The competitors have prominent market positions, "however, there are still opportunities — the founders and scientists at Innogenomics have spent years in this space and field, so we understand all the regulatory hurdles, [and] customer challenges as they relate to developmental and internal validations," Tabak said. "Even though it can be a challenging field to navigate, we are so familiar with it we feel like we can do it and take advantage of the opportunities that are there by addressing unsolved problems."

So far, the firm has had significant uptake in Asia and South America, he said. The US and European markets are more slow going, as expected, but the technology already has endorsements from some prominent members of the forensics science community.

Bruce Budowle, director of the Center for Human Identification at the University of North Texas Health Science Center and one of the original developers of the FBI's CODIS database, conducted studies on the InnoTyper kit and commented in a statement that it "can recover informative profiles from extremely challenging skeletal remains that have failed to yield results using other methods," adding, "We are planning to implement the system and expect it to become an important tool for us.”

At this point retrotransposable element-based typing is not CODIS compatible, Tabak noted, so the initial application is for challenging casework samples and direct comparisons between evidence and suspects or challenging missing person cases. "There is always potential for markers to be used in databases in the future," he added.
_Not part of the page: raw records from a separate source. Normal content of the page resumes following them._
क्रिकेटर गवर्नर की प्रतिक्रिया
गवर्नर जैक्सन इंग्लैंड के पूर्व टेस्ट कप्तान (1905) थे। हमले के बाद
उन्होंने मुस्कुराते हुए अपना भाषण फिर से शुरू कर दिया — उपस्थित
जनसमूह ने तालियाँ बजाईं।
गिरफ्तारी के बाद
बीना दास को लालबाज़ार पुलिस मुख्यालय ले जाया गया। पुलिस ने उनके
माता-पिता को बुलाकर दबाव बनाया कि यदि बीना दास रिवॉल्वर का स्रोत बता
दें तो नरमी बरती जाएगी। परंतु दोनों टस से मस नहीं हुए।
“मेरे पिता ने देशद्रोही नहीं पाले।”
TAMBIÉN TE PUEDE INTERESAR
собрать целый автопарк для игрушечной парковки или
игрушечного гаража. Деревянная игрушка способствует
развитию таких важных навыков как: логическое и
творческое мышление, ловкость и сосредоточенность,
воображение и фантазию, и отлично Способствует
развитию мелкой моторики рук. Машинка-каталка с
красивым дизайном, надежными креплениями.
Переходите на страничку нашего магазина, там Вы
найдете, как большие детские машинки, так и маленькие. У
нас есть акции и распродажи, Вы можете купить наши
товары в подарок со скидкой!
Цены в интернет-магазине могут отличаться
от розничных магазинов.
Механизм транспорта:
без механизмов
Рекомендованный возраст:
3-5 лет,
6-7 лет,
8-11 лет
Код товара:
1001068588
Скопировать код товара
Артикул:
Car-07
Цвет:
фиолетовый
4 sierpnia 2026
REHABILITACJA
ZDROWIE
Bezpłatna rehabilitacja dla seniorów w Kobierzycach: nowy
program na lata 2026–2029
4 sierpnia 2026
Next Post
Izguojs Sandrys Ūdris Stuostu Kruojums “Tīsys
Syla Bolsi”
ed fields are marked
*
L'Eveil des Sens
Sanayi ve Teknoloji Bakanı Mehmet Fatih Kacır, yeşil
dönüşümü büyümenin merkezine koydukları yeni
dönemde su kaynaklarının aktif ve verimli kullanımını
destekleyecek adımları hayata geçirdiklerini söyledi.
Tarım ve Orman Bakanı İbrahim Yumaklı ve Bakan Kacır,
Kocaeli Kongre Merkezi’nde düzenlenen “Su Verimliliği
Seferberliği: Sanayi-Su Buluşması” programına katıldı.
The director of the University of Granada Genetic Identification Laboratory in Spain as well as the international missing children program DNA-Prokids, Jose Lorente, has also commented on the Innogenomics products. "We have seen the power of both the InnoQuant and InnoTyper systems to get nuclear DNA results from very compromised samples, even those that are over 150 years old," Lorente said, adding that the new technologies "will help us get answers in some of our most difficult cases.”

Tabak said the firm is also collaborating with academics in the US and globally to validate the technology. DNA Solutions was the first private laboratory to validate the system and get it online in the US, he said. In addition, a study by the Netherlands Forensic Institute recently published in the International Journal of Legal Medicine also used the InnoTyper 21 as well as other kits on excavated human remains at varying postmortem intervals to show brain and heart tissues tend to provide the best profiling results. The firm also has a partnership with Agilent to provide its master mix for the InnoQuant kits.

While the firm is launching its typing and quantification technologies for the forensics market, Tabak emphasized that it sees lots of potential in other market segments as well, particularly in molecular diagnostics.

Indeed, Innogenomics was awarded an SBIR contract last year from the National Cancer Institute to work on a liquid biopsy system. This will take the form of a retrotransposable element-based multiplex qPCR assay to measure cell-free DNA integrity and concentration in plasma and serum of colorectal cancer patients. "We're now starting to get some really exciting data for that application," Tabak said, adding that the firm is quickly evolving into more than just a forensics company.